[Data entries]
■ ■ ■
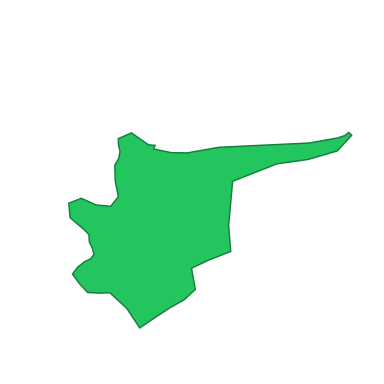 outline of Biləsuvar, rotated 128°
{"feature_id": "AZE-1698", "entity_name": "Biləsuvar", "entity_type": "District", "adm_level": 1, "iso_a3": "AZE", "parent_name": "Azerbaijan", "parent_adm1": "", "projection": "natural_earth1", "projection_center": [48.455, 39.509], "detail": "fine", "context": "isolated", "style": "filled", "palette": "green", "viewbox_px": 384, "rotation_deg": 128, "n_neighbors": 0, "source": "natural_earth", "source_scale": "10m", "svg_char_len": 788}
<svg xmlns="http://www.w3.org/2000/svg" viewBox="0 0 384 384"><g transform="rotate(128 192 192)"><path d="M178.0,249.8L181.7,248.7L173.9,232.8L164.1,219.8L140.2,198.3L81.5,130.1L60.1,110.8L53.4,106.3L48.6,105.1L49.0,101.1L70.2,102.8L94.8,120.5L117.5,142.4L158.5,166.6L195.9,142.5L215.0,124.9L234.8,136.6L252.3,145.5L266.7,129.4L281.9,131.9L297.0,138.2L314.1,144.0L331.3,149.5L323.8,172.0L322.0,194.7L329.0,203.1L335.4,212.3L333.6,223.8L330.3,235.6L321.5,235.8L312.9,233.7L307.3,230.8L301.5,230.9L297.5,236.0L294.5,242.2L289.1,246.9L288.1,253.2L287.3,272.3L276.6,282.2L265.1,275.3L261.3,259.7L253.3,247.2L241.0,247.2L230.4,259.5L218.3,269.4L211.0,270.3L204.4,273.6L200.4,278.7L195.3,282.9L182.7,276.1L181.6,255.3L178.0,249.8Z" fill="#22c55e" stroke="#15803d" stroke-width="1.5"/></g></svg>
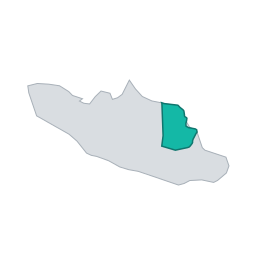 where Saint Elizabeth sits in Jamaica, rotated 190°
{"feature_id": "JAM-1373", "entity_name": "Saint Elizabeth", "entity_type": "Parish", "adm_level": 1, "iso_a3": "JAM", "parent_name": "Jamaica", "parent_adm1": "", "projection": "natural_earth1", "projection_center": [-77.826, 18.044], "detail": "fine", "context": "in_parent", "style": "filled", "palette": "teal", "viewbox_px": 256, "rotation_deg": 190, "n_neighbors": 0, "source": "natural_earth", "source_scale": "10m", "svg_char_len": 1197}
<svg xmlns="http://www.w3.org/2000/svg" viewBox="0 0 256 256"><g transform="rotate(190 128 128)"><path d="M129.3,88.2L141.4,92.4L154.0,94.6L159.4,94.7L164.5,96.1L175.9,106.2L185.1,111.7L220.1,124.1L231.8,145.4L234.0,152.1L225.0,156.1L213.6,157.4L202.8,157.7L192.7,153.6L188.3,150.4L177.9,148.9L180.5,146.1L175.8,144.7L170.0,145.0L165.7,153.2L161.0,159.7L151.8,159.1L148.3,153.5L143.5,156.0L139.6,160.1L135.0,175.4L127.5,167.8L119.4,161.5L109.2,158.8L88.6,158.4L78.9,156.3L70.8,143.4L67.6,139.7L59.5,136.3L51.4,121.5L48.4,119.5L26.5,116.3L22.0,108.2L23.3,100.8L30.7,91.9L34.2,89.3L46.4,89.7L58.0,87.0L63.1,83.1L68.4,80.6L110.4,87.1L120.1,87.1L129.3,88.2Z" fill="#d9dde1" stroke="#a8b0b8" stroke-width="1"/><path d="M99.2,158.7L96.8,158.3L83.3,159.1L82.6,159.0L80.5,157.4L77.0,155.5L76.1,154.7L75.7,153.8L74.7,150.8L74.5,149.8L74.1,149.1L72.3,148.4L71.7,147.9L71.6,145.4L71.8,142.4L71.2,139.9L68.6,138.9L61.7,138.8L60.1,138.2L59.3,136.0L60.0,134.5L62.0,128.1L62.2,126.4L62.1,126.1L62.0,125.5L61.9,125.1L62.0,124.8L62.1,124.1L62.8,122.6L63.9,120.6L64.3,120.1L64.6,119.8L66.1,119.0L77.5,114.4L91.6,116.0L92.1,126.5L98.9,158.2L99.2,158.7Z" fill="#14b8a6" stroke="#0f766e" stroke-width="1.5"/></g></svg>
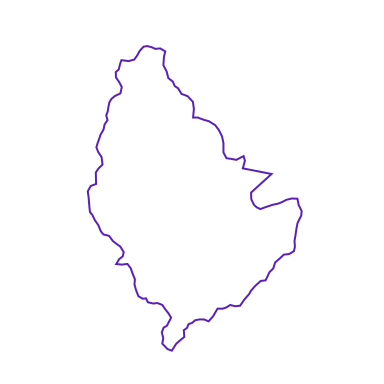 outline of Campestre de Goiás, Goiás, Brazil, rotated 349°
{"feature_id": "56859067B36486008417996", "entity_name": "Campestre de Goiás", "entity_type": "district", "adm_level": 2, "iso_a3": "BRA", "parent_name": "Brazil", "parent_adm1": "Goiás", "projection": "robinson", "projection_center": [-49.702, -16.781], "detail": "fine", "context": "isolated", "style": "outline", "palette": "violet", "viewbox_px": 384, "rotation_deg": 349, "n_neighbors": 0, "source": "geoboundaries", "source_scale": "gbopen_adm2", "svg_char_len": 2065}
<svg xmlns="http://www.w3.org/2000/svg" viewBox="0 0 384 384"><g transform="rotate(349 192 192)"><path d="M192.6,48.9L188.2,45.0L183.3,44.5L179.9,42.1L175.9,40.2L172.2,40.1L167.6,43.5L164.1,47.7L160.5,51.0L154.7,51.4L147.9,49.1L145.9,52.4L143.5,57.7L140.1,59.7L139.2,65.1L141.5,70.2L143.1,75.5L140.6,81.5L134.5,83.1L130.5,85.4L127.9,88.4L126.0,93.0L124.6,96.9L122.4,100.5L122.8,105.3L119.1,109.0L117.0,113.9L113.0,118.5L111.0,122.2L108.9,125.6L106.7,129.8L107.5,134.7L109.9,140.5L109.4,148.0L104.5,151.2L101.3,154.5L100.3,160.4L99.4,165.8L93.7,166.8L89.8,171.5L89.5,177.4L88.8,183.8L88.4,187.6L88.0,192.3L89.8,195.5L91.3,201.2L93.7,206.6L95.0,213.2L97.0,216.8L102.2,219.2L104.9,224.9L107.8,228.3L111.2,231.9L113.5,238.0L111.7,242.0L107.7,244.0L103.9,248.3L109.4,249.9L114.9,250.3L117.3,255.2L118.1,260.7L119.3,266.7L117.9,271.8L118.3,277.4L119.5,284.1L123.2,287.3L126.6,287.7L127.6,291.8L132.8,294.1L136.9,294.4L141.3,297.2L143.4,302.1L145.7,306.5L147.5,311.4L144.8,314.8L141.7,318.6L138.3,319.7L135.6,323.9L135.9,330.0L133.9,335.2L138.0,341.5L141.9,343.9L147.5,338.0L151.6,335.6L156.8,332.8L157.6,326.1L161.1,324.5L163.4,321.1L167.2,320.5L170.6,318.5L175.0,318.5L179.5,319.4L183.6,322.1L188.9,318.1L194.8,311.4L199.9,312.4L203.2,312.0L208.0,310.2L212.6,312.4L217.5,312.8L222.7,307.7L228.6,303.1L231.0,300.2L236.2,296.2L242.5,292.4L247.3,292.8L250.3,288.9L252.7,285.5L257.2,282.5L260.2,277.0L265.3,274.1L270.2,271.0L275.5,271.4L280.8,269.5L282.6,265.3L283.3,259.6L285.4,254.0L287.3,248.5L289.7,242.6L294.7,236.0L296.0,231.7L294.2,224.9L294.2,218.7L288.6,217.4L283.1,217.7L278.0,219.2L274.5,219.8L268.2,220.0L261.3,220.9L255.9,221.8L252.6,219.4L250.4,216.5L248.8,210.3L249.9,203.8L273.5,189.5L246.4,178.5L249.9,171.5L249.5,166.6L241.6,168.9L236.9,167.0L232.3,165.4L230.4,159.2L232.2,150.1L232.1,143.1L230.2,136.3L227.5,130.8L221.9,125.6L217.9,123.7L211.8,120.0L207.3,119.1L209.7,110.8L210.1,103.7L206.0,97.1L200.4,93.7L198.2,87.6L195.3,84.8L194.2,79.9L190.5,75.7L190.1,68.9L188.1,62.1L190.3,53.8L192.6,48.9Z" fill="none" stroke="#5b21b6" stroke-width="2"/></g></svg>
■ ■ ■
Gather every line above that contains the string "style", and copy each one in full.

{"feature_id": "AZE-1698", "entity_name": "Biləsuvar", "entity_type": "District", "adm_level": 1, "iso_a3": "AZE", "parent_name": "Azerbaijan", "parent_adm1": "", "projection": "natural_earth1", "projection_center": [48.455, 39.509], "detail": "fine", "context": "isolated", "style": "filled", "palette": "green", "viewbox_px": 384, "rotation_deg": 128, "n_neighbors": 0, "source": "natural_earth", "source_scale": "10m", "svg_char_len": 788}
{"feature_id": "JAM-1373", "entity_name": "Saint Elizabeth", "entity_type": "Parish", "adm_level": 1, "iso_a3": "JAM", "parent_name": "Jamaica", "parent_adm1": "", "projection": "natural_earth1", "projection_center": [-77.826, 18.044], "detail": "fine", "context": "in_parent", "style": "filled", "palette": "teal", "viewbox_px": 256, "rotation_deg": 190, "n_neighbors": 0, "source": "natural_earth", "source_scale": "10m", "svg_char_len": 1197}
{"feature_id": "56859067B36486008417996", "entity_name": "Campestre de Goiás", "entity_type": "district", "adm_level": 2, "iso_a3": "BRA", "parent_name": "Brazil", "parent_adm1": "Goiás", "projection": "robinson", "projection_center": [-49.702, -16.781], "detail": "fine", "context": "isolated", "style": "outline", "palette": "violet", "viewbox_px": 384, "rotation_deg": 349, "n_neighbors": 0, "source": "geoboundaries", "source_scale": "gbopen_adm2", "svg_char_len": 2065}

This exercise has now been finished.